December 4, 2003
MarkBernstein.org
 

Kirschenbaum Plays Games

Matt Kirschenbaum confesses to having been a teenage gamer.

Wargames fed my interest in narrative, which in turn has something to do with why I eventually went to graduate school in English and not military history. Here, I realize, I’m treading on a raging debate in contemporary game studies (that may or may not have taken place according to the latest accounts), but my wargame experience compels me beyond a shadow of a doubt to believe that games can be, can become, narrative. A key move or assault, a well-played defense, a deft maneuver or a tenacious holding action ... would take on a life of its own as the rest of the game ebbed and flowed around its aura.
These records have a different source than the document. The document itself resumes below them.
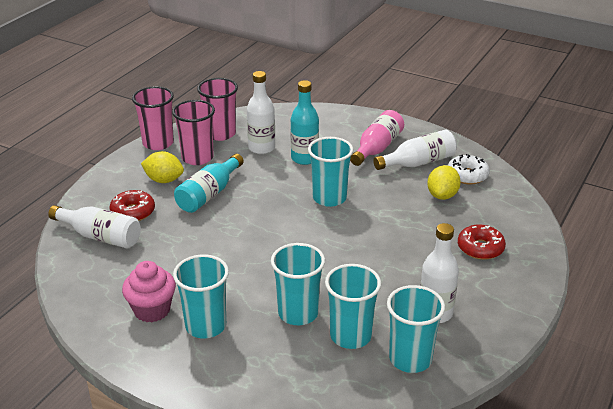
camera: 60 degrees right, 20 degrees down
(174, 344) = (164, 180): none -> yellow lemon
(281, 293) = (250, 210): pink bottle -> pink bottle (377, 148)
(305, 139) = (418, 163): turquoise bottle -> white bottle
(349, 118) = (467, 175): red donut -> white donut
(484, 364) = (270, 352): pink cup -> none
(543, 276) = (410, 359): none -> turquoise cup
Of course, narratives like Kirschenbaum's Squad Leader vignette are precisely what people wish war games did better. I'm playing Europa Universalis II right now. It's reviewed in the upcoming Tekka, I'd abandoned it after a brief look as inept and over-complicated, and now I'm trying to reconcile my impressions. I've nursed Castille through the 15th and 16th centuries, we're all Spanish now, and we've got a nice empire in Africa and a foothold in Northern North America. It's interesting, to be sure, but it's just the bones of history. Without the stories of young Maria and her little hacienda on the prairie, what's the point?

I think, incidentally, that the theorists who are not now (and never have been) debating the question of narrative in games might want to relax some weekend and debate the question of narrative in music.